Новых хлопот требуют внуки: одного (Николая) исключили из института и забрали в армию, другой (Женя) поступает в институт. В конце лета случилась беда с Женей. Вечно изобретавший способы борьбы с досаждавшими обитателям дома осами, он в этот раз решил их взорвать – снять гнездо и утопить в ведре ему казалось слишком просто и неинтересно. Силы взрыва он не рассчитал: ему чуть не оторвало руку, раздробило плечевую кость. Сам Евгений Чуковский вспоминал, как Дед («Деда» вся семья всегда писала с большой буквы), разбуженный взрывом, прибежал и, услышав от окровавленного внука «прости меня, пожалуйста», – принял это за последнее «прости» и, «обезножев, опустился на стул». В город, в больницу с ними поехала переделкинская соседка: плохо было не только внуку, но и деду. «Его трясло. Все боялись, как бы ему по дороге не стало худо», – вспоминал внук. «Одна из величайших мук моей жизни – тот вечер, когда я его, обескровленного, с торчащей наружу костью, с висящими жилами вез к Склифосовскому», – писал Чуковский в дневнике.
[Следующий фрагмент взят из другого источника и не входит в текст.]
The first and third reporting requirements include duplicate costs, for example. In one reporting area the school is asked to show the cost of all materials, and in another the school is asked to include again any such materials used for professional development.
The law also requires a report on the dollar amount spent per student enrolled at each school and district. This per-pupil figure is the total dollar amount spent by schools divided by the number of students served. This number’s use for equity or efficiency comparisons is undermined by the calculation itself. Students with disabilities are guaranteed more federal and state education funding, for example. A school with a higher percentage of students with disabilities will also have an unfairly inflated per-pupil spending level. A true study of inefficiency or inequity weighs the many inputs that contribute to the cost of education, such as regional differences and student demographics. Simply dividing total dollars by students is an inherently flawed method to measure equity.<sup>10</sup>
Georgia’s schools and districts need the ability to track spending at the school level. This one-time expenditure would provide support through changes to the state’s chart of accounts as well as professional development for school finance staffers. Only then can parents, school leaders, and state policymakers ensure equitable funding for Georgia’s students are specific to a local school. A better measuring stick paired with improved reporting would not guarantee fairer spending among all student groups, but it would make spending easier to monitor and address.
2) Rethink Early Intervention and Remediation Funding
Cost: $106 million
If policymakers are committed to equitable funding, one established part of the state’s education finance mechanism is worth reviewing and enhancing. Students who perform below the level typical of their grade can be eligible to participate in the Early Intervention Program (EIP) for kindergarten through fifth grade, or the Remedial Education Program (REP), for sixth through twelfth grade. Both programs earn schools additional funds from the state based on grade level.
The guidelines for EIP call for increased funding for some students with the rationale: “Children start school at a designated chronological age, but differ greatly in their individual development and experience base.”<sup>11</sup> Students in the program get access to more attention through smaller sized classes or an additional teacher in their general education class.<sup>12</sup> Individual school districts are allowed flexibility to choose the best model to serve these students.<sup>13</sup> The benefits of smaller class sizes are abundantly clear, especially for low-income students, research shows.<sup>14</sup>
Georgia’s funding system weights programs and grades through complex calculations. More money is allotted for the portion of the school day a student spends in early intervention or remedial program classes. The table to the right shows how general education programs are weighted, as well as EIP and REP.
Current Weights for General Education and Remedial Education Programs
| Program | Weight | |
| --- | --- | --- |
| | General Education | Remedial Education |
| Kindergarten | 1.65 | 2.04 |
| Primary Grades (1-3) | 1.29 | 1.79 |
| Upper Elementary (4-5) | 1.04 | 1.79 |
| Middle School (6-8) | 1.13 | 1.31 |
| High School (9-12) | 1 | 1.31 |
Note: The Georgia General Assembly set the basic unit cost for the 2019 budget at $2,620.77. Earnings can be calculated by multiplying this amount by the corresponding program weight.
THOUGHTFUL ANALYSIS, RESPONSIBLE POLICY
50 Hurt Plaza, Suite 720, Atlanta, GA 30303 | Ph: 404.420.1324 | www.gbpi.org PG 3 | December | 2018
Александр Раскин рассказывает:
"– Но как же вы разрешили этот взрыв? – спросил я.
– А что мне было делать? Ведь он все равно бы это устроил. По крайней мере, я уменьшил заряд вдвое. И теперь я уверен, что взрывов больше не будет, – сказал Чуковский".
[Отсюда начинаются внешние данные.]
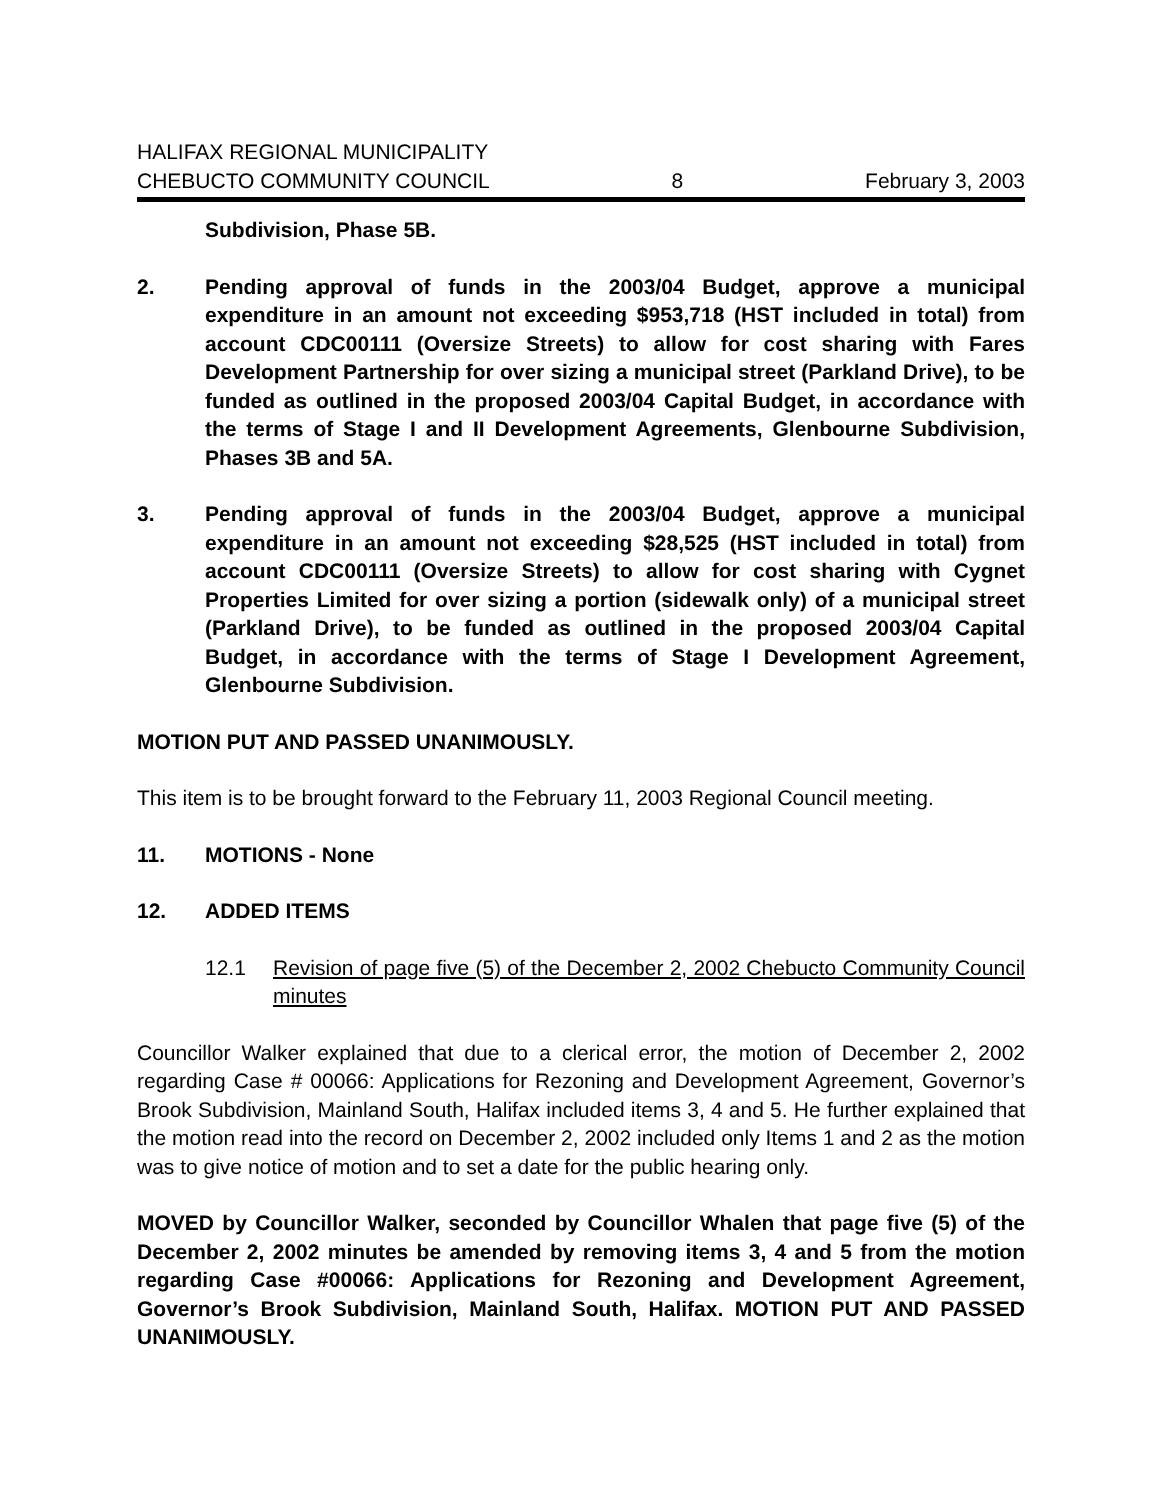HALIFAX REGIONAL MUNICIPALITY
CHEBUCTO COMMUNITY COUNCIL 8 February 3, 2003
Subdivision, Phase 5B.
2. Pending approval of funds in the 2003/04 Budget, approve a municipal expenditure in an amount not exceeding $953,718 (HST included in total) from account CDC00111 (Oversize Streets) to allow for cost sharing with Fares Development Partnership for over sizing a municipal street (Parkland Drive), to be funded as outlined in the proposed 2003/04 Capital Budget, in accordance with the terms of Stage I and II Development Agreements, Glenbourne Subdivision, Phases 3B and 5A.
3. Pending approval of funds in the 2003/04 Budget, approve a municipal expenditure in an amount not exceeding $28,525 (HST included in total) from account CDC00111 (Oversize Streets) to allow for cost sharing with Cygnet Properties Limited for over sizing a portion (sidewalk only) of a municipal street (Parkland Drive), to be funded as outlined in the proposed 2003/04 Capital Budget, in accordance with the terms of Stage I Development Agreement, Glenbourne Subdivision.
MOTION PUT AND PASSED UNANIMOUSLY.
This item is to be brought forward to the February 11, 2003 Regional Council meeting.
11. MOTIONS - None
12. ADDED ITEMS
12.1 Revision of page five (5) of the December 2, 2002 Chebucto Community Council minutes
Councillor Walker explained that due to a clerical error, the motion of December 2, 2002 regarding Case # 00066: Applications for Rezoning and Development Agreement, Governor’s Brook Subdivision, Mainland South, Halifax included items 3, 4 and 5. He further explained that the motion read into the record on December 2, 2002 included only Items 1 and 2 as the motion was to give notice of motion and to set a date for the public hearing only.
MOVED by Councillor Walker, seconded by Councillor Whalen that page five (5) of the December 2, 2002 minutes be amended by removing items 3, 4 and 5 from the motion regarding Case #00066: Applications for Rezoning and Development Agreement, Governor’s Brook Subdivision, Mainland South, Halifax. MOTION PUT AND PASSED UNANIMOUSLY.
Рука у Жени не срасталась очень долго, потом был второй перелом… А кроме того – семью постоянно лихорадило из-за его юношеской любви к лихачеству, мотоциклу, машинам…
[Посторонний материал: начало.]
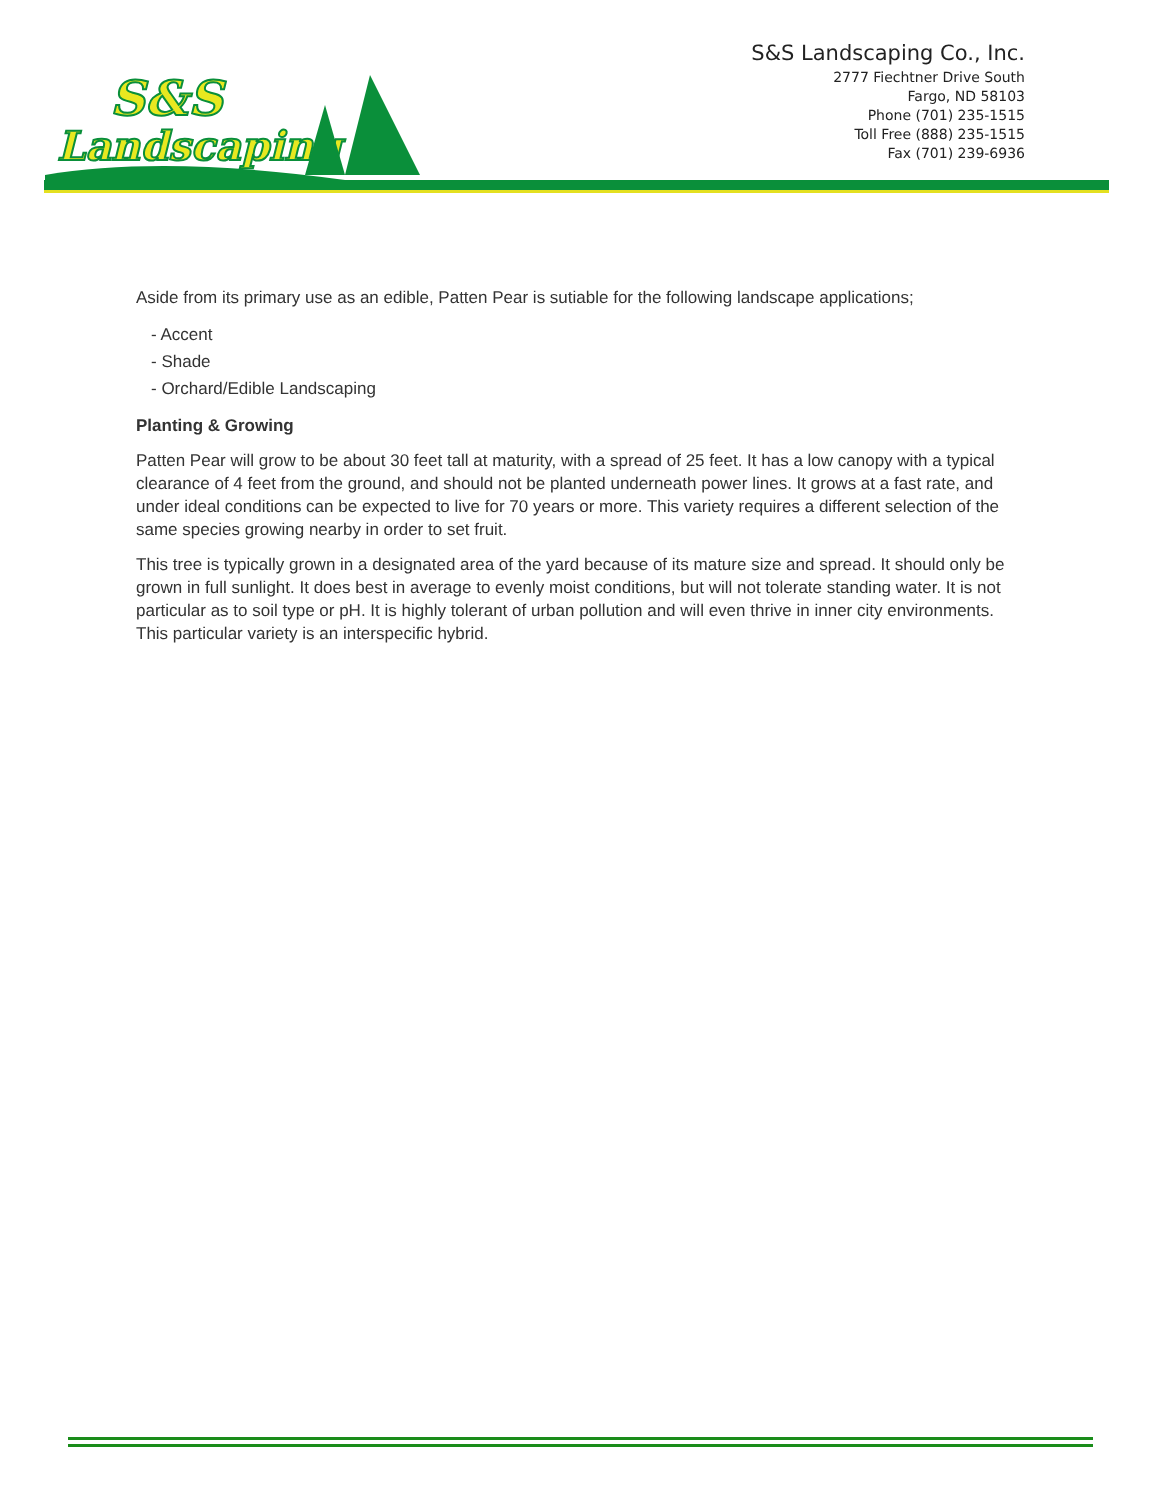S&S
Landscaping
S&S Landscaping Co., Inc.
2777 Fiechtner Drive South
Fargo, ND 58103
Phone (701) 235-1515
Toll Free (888) 235-1515
Fax (701) 239-6936
Aside from its primary use as an edible, Patten Pear is sutiable for the following landscape applications;
- Accent
- Shade
- Orchard/Edible Landscaping
Planting & Growing
Patten Pear will grow to be about 30 feet tall at maturity, with a spread of 25 feet. It has a low canopy with a typical clearance of 4 feet from the ground, and should not be planted underneath power lines. It grows at a fast rate, and under ideal conditions can be expected to live for 70 years or more. This variety requires a different selection of the same species growing nearby in order to set fruit.
This tree is typically grown in a designated area of the yard because of its mature size and spread. It should only be grown in full sunlight. It does best in average to evenly moist conditions, but will not tolerate standing water. It is not particular as to soil type or pH. It is highly tolerant of urban pollution and will even thrive in inner city environments. This particular variety is an interspecific hybrid.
Чуковский-дед – вообще большая и интересная тема. Женя Чуковский жил с бабушкой и дедушкой со своих четырех лет и постоянно ставил перед ними сложные педагогические задачи (К. И. не раз писал в дневнике, что с этими задачами не справляется: и Женя не такой, какими были все его дети, и сам он плохой воспитатель, и вообще все плохо). Женя и впрямь был не таким, как дети К. И., – скорее этаким Томом Сойером, искателем приключений. Он страстно увлекался стрельбой, скоростью, взрывами, техникой, учился не блестяще, читал избирательно – и вовсе не желал помогать деду с садово-огородными работами. В воспоминаниях внука есть несколько поразительных эпизодов, рассказывающих, как спокойно и мудро, без излишней назидательности, дед воспитывал его. Особенно хорош, конечно, случай со «слюнявчиками», крохотными огородными вредителями, которые собирают вокруг себя комок пузыристой жидкости. К этому времени Женя, увлеченный охотой, перестрелял из винтовки чуть не всех птиц в округе, и побороть его страсть никак не удавалось. Дед отправил внука собирать и давить руками «слюнявчиков». А потом принес увеличительное стекло: посмотри, какие у него глаза. "Сквозь стекло на меня смотрели две черненькие бусинки, – вспоминал Евгений Чуковский. – Там был и рот, и усы, и ножки. И вообще из отвратительного зеленоватого кусочка слюнявчик превратился в животное, у которого есть свои желания, свои враги, своя защита, да мало ли что еще!..
Это всегда так, – сказал Дед. – Как только присмотришься поближе, так и думаешь: как же я его теперь убивать буду? Поэтому так просто убивать издали.
Он не сказал ни слова про винтовку.
Но почему-то стало очень трудно стрелять по птицам".
История замечательна еще и тем, что ведь сам Чуковский по птицам никогда не стрелял. «Как же я его теперь убивать буду?» – ощущение чисто литературное. Это ужас критика, осознающего, что грозный враг, олицетворяющий само мировое зло, – это какой-нибудь печальный пожилой человек с радикулитом, больной женой и милой пухленькой внучкой.